26 September 2025
Thetsane industrial area in Maseru is home to many garment factories. Archive photo: Sechaba Mokhethi
The African Growth and Opportunity Act (AGOA) is likely to be renewed for one year, Lesotho’s trade minister Mohkheti Shelile told reporters on Wednesday. AGOA has previously been renewed for a decade at a time.
AGOA has, since 2001, enabled duty-free exports from Lesotho to the US. Garments make up 80% of Lesotho’s exports to the US, which accounts for roughly 20% of the country’s total exports.
Earlier this month, a delegation led by Shelile and Minister of Labour Tšeliso Mokhosi lobbied lawmakers in Washington. They returned assured that AGOA would be renewed for a year, although this may only happen in November or December.
The act is still set to expire on 30 September.
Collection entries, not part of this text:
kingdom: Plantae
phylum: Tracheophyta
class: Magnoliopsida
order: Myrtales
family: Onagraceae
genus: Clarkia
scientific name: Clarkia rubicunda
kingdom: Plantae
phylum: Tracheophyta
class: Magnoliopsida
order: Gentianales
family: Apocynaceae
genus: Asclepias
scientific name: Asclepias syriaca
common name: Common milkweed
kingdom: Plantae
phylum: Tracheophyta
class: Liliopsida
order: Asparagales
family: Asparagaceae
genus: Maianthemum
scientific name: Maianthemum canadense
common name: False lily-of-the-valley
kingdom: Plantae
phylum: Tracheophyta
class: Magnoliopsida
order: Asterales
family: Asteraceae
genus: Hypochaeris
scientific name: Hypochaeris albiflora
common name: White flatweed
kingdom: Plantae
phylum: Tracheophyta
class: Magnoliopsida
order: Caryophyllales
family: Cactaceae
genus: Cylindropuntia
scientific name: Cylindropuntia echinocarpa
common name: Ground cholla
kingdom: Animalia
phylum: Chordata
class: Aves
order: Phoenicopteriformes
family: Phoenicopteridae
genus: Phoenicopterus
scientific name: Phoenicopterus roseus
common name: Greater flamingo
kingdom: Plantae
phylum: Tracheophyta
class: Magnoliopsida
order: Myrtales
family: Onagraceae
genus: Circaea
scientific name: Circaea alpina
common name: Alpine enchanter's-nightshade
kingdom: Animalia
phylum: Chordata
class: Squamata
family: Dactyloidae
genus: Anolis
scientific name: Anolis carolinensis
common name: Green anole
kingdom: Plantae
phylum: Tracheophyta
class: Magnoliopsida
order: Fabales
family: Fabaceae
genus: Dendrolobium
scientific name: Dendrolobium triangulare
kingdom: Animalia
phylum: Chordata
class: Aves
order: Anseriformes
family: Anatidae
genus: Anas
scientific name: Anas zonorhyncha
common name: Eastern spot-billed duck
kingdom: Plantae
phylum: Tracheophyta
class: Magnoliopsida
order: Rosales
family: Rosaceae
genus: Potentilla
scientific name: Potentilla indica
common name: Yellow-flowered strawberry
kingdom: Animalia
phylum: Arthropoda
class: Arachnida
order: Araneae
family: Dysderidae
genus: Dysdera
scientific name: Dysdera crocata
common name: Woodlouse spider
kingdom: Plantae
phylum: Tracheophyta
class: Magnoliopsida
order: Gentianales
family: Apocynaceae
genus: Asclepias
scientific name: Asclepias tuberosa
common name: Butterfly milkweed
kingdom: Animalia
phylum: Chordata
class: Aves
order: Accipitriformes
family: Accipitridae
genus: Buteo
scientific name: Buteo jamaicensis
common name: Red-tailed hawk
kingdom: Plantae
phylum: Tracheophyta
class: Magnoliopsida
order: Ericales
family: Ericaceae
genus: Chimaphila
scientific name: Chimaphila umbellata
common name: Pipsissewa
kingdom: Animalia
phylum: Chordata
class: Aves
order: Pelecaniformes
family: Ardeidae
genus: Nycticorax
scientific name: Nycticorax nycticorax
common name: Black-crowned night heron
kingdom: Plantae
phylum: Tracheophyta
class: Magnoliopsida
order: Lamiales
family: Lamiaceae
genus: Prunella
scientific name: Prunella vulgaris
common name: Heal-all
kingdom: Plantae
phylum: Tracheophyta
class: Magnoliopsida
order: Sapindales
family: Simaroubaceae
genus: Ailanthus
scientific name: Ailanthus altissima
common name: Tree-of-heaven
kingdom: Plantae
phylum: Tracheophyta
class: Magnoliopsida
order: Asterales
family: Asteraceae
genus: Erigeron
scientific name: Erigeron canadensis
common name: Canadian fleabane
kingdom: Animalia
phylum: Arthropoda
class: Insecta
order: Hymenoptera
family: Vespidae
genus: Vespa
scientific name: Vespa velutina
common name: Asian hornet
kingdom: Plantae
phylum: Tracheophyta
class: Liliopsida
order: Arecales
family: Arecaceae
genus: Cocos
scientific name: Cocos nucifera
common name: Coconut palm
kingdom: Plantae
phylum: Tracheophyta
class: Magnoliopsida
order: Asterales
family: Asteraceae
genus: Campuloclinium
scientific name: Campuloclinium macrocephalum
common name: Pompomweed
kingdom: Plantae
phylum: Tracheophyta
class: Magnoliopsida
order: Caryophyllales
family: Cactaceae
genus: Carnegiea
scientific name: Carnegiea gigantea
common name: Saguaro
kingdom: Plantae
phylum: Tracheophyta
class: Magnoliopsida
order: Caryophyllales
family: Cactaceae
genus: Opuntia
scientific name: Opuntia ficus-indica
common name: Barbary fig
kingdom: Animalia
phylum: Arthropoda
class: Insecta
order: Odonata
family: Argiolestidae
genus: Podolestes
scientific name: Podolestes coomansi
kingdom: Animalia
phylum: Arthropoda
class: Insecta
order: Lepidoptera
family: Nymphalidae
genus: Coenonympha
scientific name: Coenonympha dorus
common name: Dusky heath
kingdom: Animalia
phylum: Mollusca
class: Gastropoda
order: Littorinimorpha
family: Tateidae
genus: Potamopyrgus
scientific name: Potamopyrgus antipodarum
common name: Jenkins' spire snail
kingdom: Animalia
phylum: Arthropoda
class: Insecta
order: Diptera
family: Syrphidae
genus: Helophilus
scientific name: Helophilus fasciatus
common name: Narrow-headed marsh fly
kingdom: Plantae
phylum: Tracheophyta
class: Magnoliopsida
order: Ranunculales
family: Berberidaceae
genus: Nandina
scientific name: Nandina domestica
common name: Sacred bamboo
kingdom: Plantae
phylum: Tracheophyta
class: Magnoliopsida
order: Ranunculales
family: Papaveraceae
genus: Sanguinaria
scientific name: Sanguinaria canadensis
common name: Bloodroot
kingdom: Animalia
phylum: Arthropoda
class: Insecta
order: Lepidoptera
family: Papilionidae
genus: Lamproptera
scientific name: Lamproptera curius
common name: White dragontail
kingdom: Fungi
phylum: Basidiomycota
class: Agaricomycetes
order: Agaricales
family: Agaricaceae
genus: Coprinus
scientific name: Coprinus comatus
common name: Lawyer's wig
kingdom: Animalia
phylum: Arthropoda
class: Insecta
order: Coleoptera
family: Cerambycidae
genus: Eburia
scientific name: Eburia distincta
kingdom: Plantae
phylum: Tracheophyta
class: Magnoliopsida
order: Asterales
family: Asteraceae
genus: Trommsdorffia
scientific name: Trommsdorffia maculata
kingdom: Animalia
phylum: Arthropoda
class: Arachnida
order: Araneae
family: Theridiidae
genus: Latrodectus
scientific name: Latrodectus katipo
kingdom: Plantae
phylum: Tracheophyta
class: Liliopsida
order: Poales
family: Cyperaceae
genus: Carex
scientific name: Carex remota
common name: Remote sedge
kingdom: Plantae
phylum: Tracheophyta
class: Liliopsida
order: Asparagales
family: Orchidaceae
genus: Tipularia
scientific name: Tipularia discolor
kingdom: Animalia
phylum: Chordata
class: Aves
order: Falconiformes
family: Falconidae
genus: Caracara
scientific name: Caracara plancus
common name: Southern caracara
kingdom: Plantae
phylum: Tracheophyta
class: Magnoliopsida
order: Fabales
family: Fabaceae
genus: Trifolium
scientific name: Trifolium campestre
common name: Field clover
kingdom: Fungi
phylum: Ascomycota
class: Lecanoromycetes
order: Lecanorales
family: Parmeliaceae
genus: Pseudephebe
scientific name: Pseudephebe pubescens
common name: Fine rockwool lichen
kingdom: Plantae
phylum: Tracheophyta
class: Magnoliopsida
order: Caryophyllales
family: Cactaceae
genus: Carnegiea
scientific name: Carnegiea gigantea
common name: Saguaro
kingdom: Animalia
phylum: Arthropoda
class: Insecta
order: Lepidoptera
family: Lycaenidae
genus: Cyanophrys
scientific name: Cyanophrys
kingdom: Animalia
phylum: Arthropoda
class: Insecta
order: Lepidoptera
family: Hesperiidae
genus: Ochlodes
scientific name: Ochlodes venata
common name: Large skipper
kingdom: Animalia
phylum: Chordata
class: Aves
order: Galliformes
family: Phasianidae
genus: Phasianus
This could result in tariffs of 31% on Lesotho’s exports to the US. Lesotho products are currently subject to 15% “reciprocal tariffs” introduced in April. After AGOA expires, products may face an additional 16% tariff, said Shelile.
Shelile said Lesotho has 11 companies exporting to the US, employing more than 12,000 workers. Roughly 40,000 additional jobs in logistics and related sectors could also be at risk should AGOA not be renewed, he said.
“We met ten lawmakers, including the Speaker, committee chairs, assistants, and other members, both Republicans and Democrats,” Shelile said. “All expressed support for AGOA’s renewal and promised to advocate for it.”
But during the one-year renewal, the act will be reviewed to ensure it aligns with the government’s “America First” policy. Shelile said Lesotho’s delegation emphasised that AGOA benefits the US as much as it does Africa.
Shelile added that meetings with the US Department of Trade addressed how AGOA’s termination would affect Lesotho. “They promised to consider pausing either reciprocal or Most Favoured Nation tariff rates so that only one applies while awaiting AGOA’s renewal,” he said.
Lesotho is encouraging the industry to look beyond the US market. Shelile cited Nien Hsing, a major manufacturer whose products — once largely destined for America — are now being redirected. “Thirty per cent of their output now goes to South Africa, 70% to the US,” Shelile said.
Over the past 15 months, Lesotho has opened 14 new firms, many of which are supplying regional markets through the Southern African Customs Union.
“We are preparing workshops to enter European markets, and the European Commission has contacted us to connect with our producers,” Shelile added.
Discussions with the Japanese and Nigerian markets are also underway.